HOW TO SUCCEED WITH DATA REMEDIATION
Many data remediation programs are typically initiatives after an issue has been raised by a customer or group of customers, and upon investigation, this gives rise to a whole other host of issues that may have been impacting thousands of customers over several years.
Remediation requires exact knowledge of business rules. It often requires collaboration across several departments, including legal, risk and compliance, actuarial, project management, investments, marketing, call centre staff, administration, and IT.
Often in data remediation work, further investigation turns up other, previously undiscovered issues. This investigation is complicated by issues extending across years, as customer status may have changed. For example, in the case of superannuation, members may have changed from the accumulation to retirement phase where adjustments may be more difficult, switches have been carried out, members may have exited, and accounts may have been merged.
Communication and keeping all relevant parties (including regulatory bodies) informed throughout data remediation work is key to ensuring the same mistakes are not repeated. Companies need to ensure that the appropriate assessments are completed in determining whether the data errors have caused a breach. If that breach is material, it is then reportable to the relevant regulator, meaning either the Australian Prudential Regulation Authority (APRA) or Australian Securities and Investments Commission (ASIC).
Everyone involved must clearly understand procedures, such as prioritisation of issues, particularly in a large program of work. It is especially important for significant data remediation events to be calling in the best possible team; otherwise, scope creep and program costs may blow out and data problems could be compounded.
WHAT CONTROLS ARE NEEDED TO PREVENT DATA ERROR?
When carried out correctly, data remediation contributes to the important cycle of continuous improvement and raising the value of the data within any financial services organisation. Remediation activities themselves are not necessarily an indication of poor controls, but what gave rise to these remediations is. If most remediations are instigated by ad-hoc triggers and external parties, then there is a clear lack of a reliable data quality process.

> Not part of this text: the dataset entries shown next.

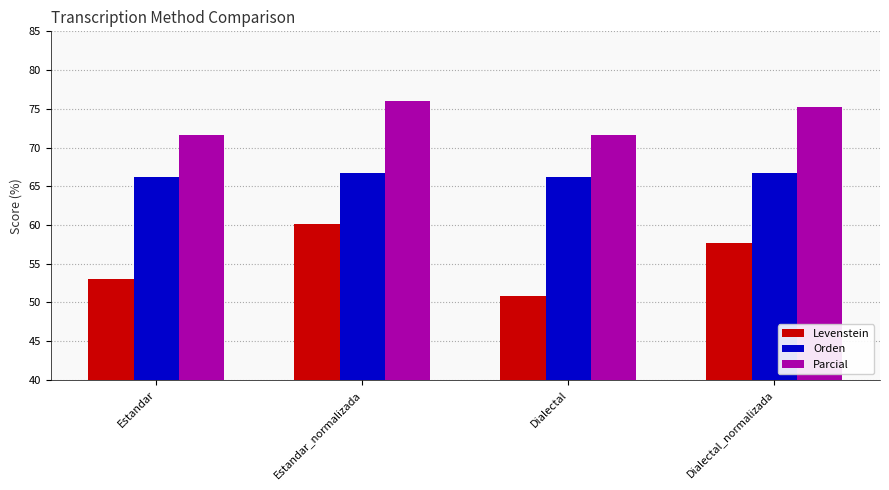

At Estandar_normalizada, list the series in order from largest to smallest.

Parcial, Orden, Levenstein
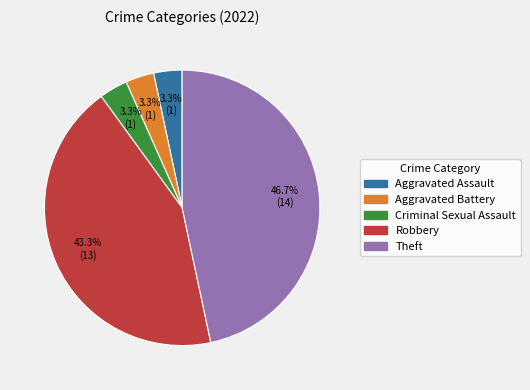

Which category has the biggest portion of the pie?

Theft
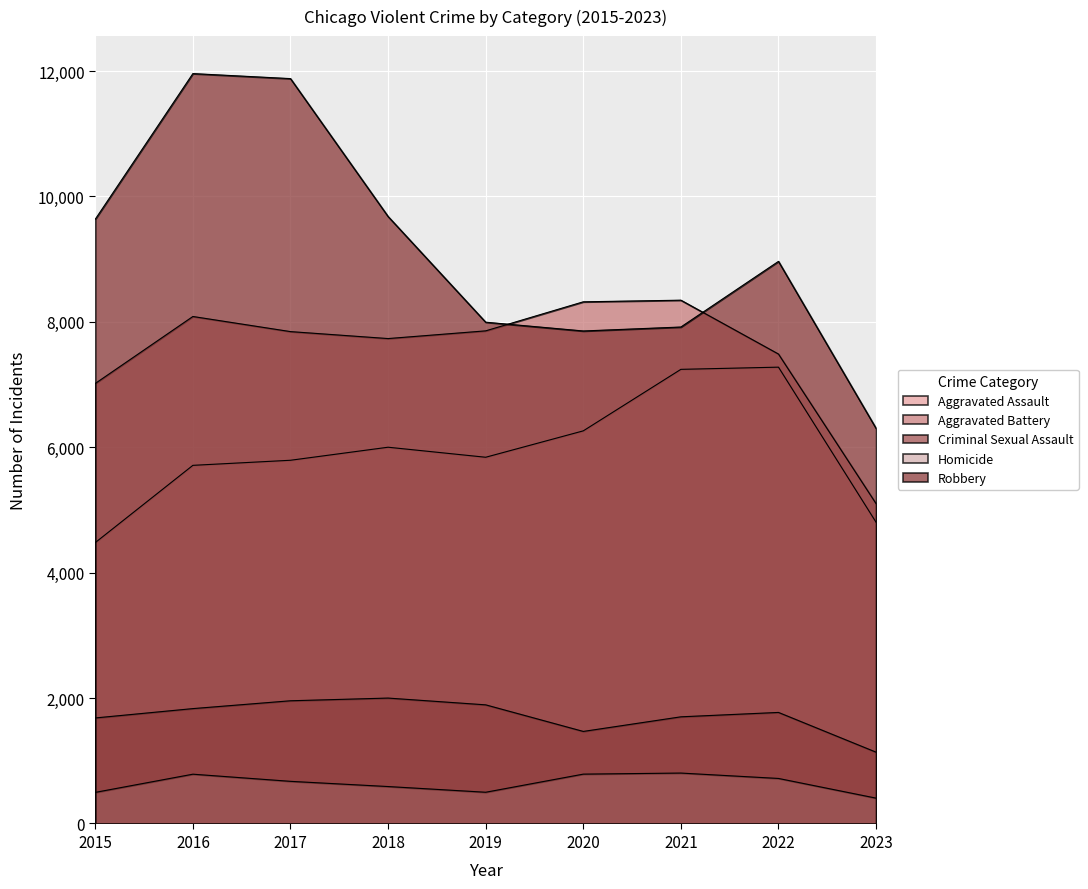

The value of Criminal Sexual Assault at 2016 is 1832. True or false?

True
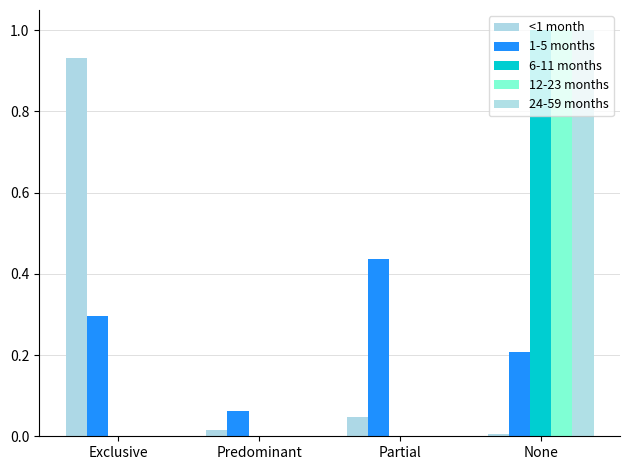

What is the spread (max minus min) of values at Predominant?

0.1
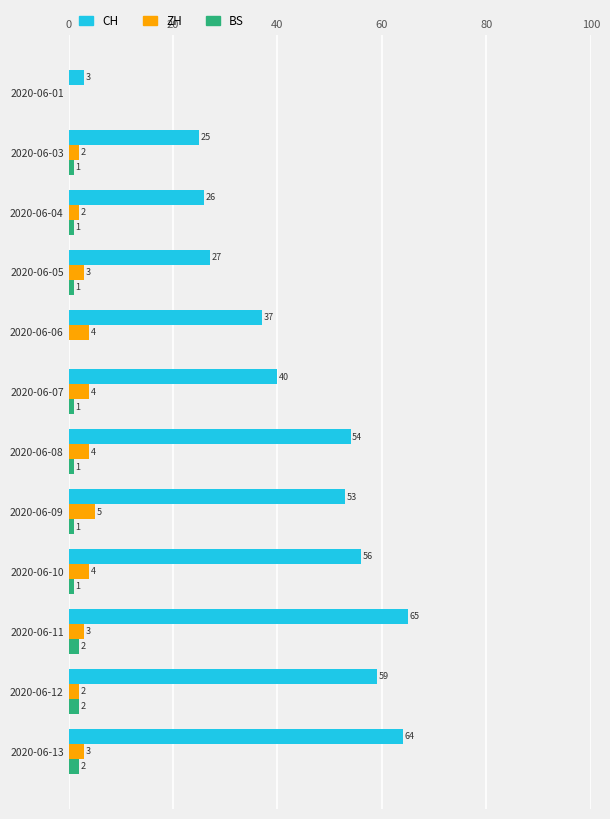

Read the ZH value at 2020-06-10.

4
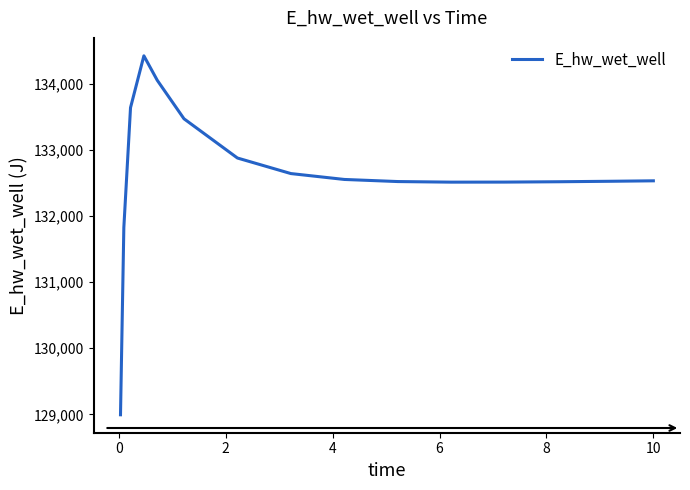

What is the smallest value displayed?

128992.8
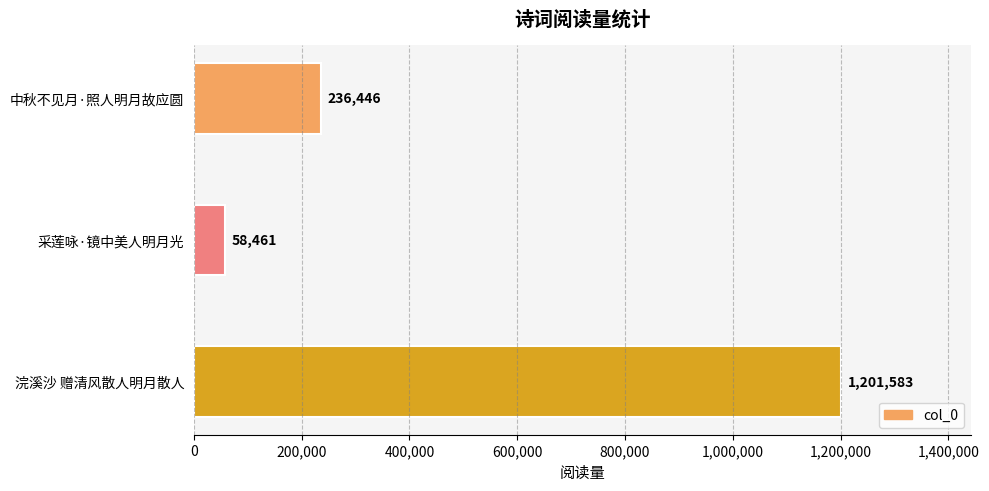

Are the bars grouped side by side (vs. stacked)?

No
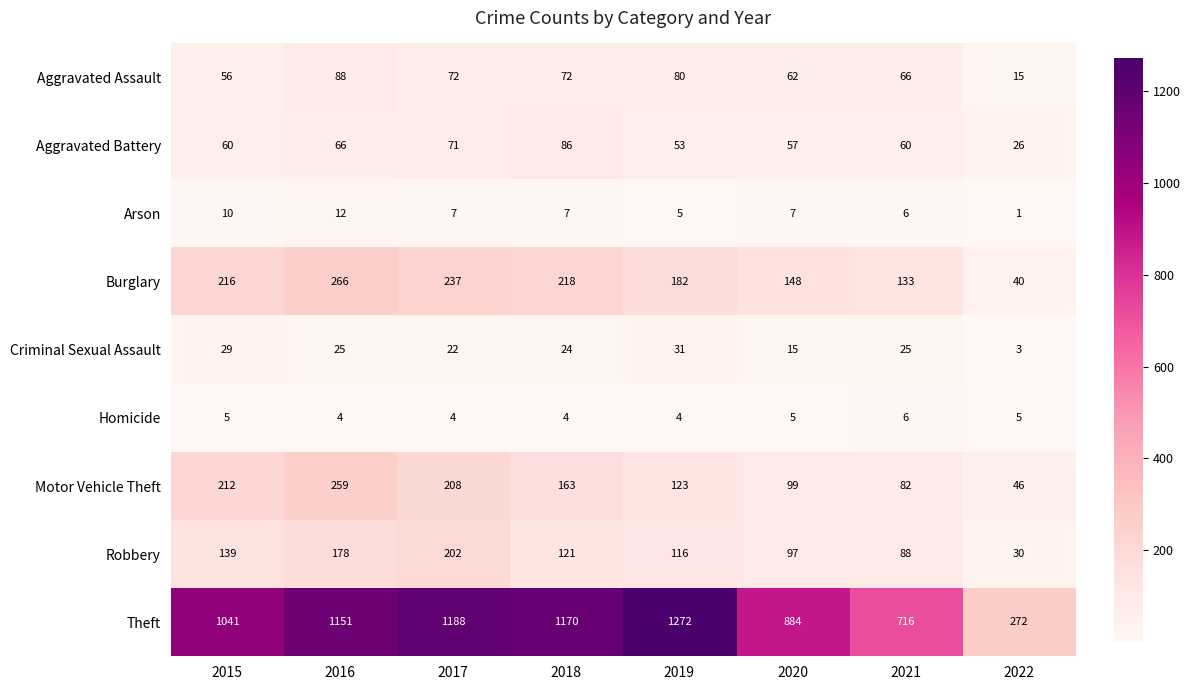

The Burglary series shows 266 at 2016. True or false?

True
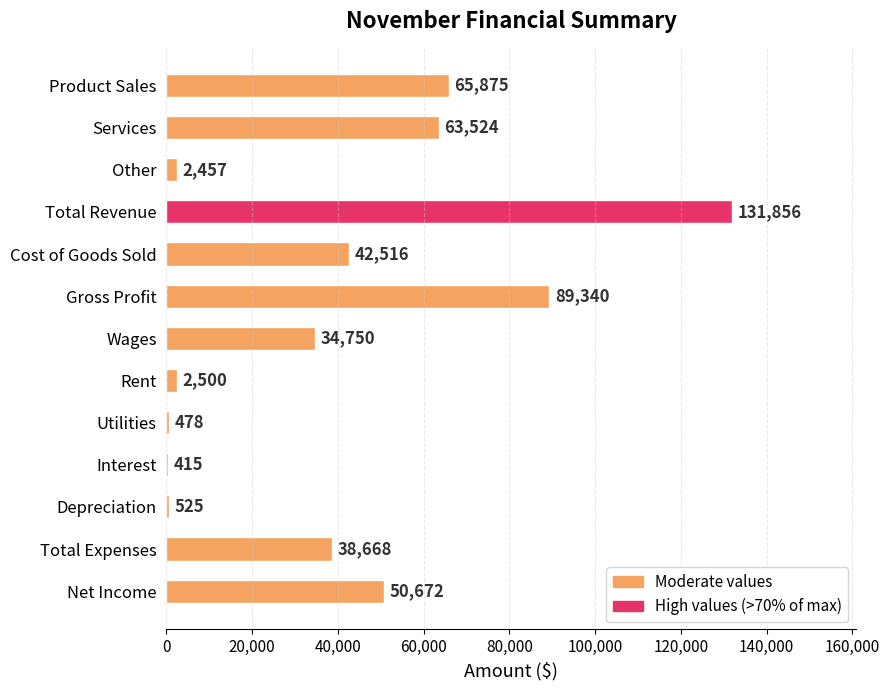

Reading top to bottom, extract all data points from this chart.

Product Sales=65875	Services=63524	Other=2457	Total Revenue=131856	Cost of Goods Sold=42516	Gross Profit=89340	Wages=34750	Rent=2500	Utilities=478	Interest=415	Depreciation=525	Total Expenses=38668	Net Income=50672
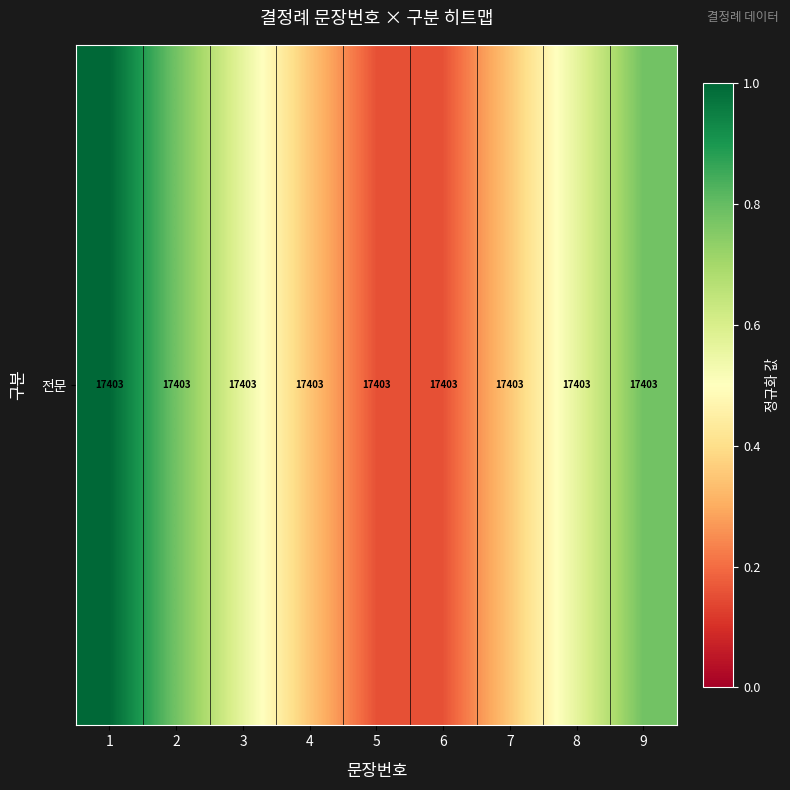

The chart shows a value of 0.2 at 5. True or false?

True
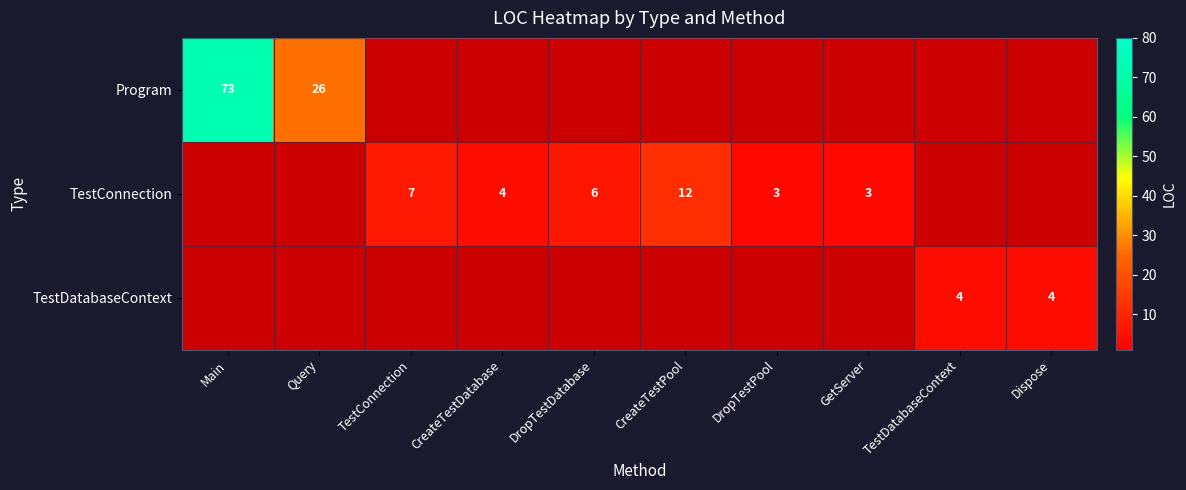

What is the smallest value displayed?

3.0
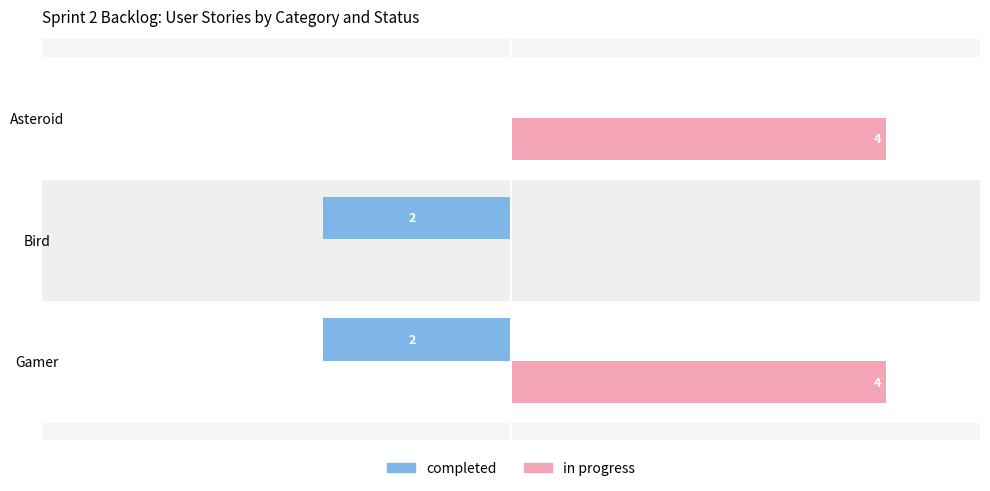

Which series has the largest total across all categories?

in progress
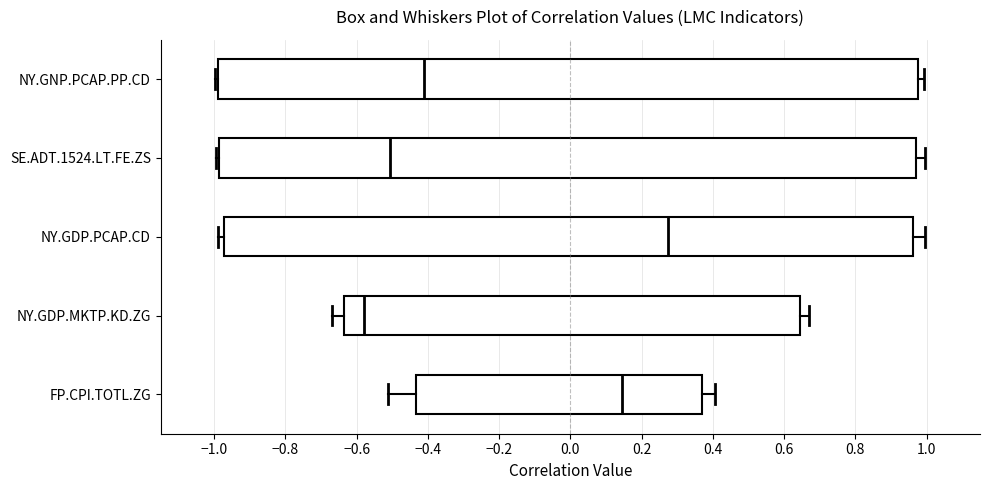

Where does the median line of the box for FP.CPI.TOTL.ZG sit on the x-axis? The values are not printed on the chart, so give them approximately, as read against the axis.

0.14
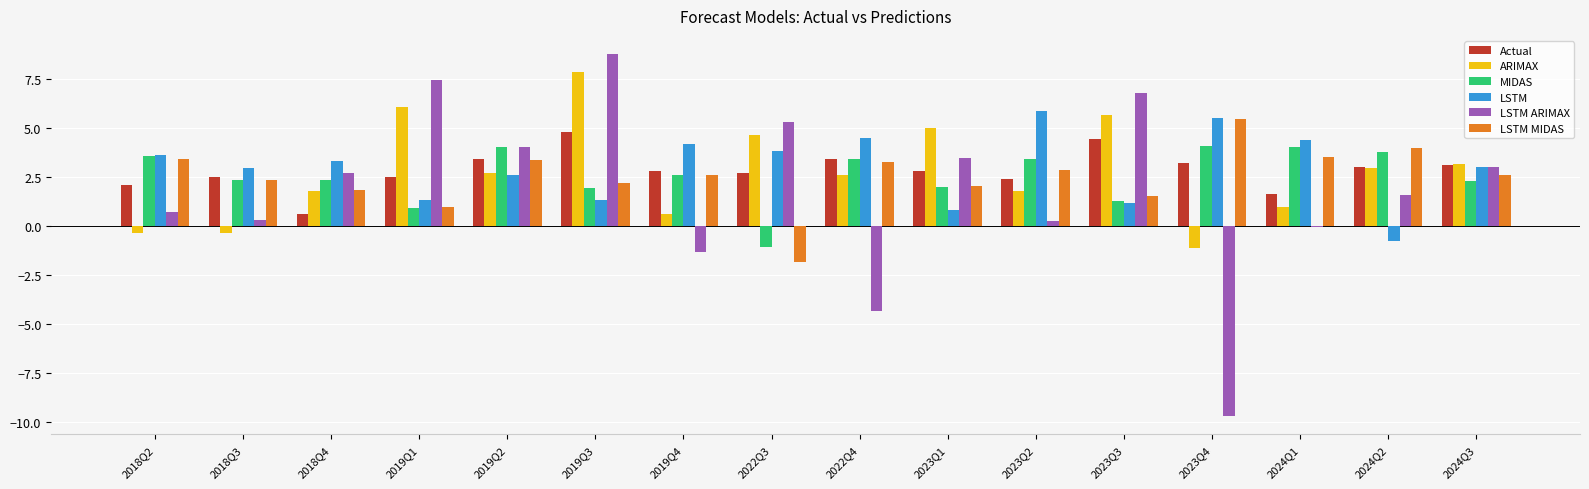

Is the value of MIDAS at 2022Q3 greater than the value of LSTM ARIMAX at 2023Q3?

No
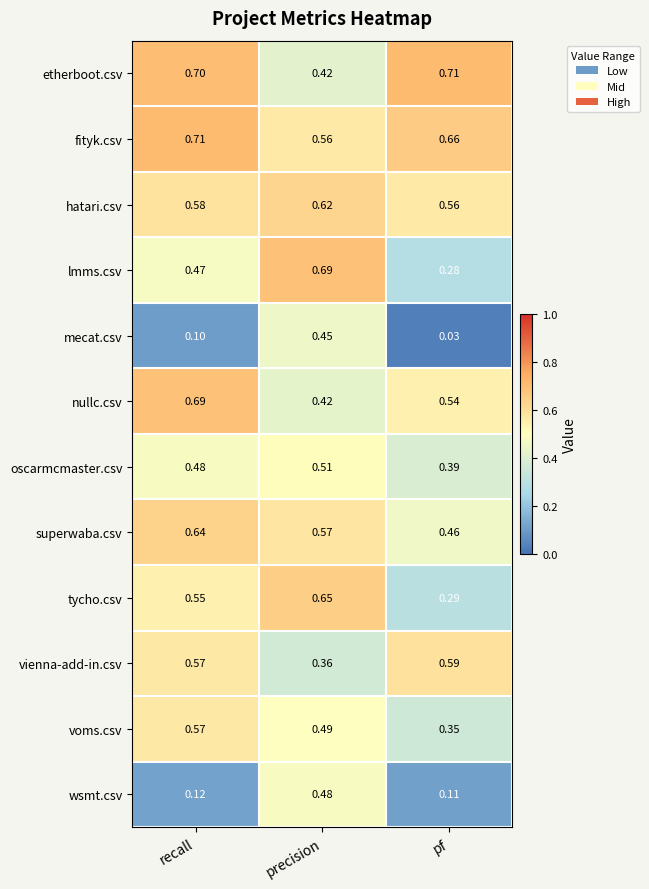

Rank the categories by oscarmcmaster.csv value from highest to lowest.

precision, recall, pf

To improve data quality and avoid spending millions on data remediation, there are a few key controls to have in place:
1) Develop a series of data quality metrics as, put simply, you cannot manage what you do not measure. A metrics-based approach will provide a factual basis on which to justify, focus and monitor efforts while acting as a leading risk indicator.
2) Determine ownership as, like all strategic initiatives, data quality will not succeed without the oversight, collaboration and accountability of all key stakeholders.
3) Embed data quality into the culture through continuous training and prominent visibility of the importance of customer data to all relevant staff, from the call centre to senior management. This is essential practice.
4) Invest in data quality system solution as, to break the cycle of Word documents, spreadsheets and SQL scripts, an integrated data quality platform is required. This will drive real cost efficiencies and risk management that true data quality can deliver.
5) Measure return on investment (ROI), remembering that the key to measuring ROI is about choosing the metrics that matter most to the business – those that can be measured and offer the biggest potential for improvement.
Addressing the points above should help transition from a reactive approach heavily focused on correction to one that finds the appropriate balance between prevention, detection and correction controls. While prevention is better than cure and remains the optimum solution, early detection is also a critical tool that can significantly reduce the cost and impact of data errors.
Stephen Mahoney is the executive director of superannuation consultancy, QMV.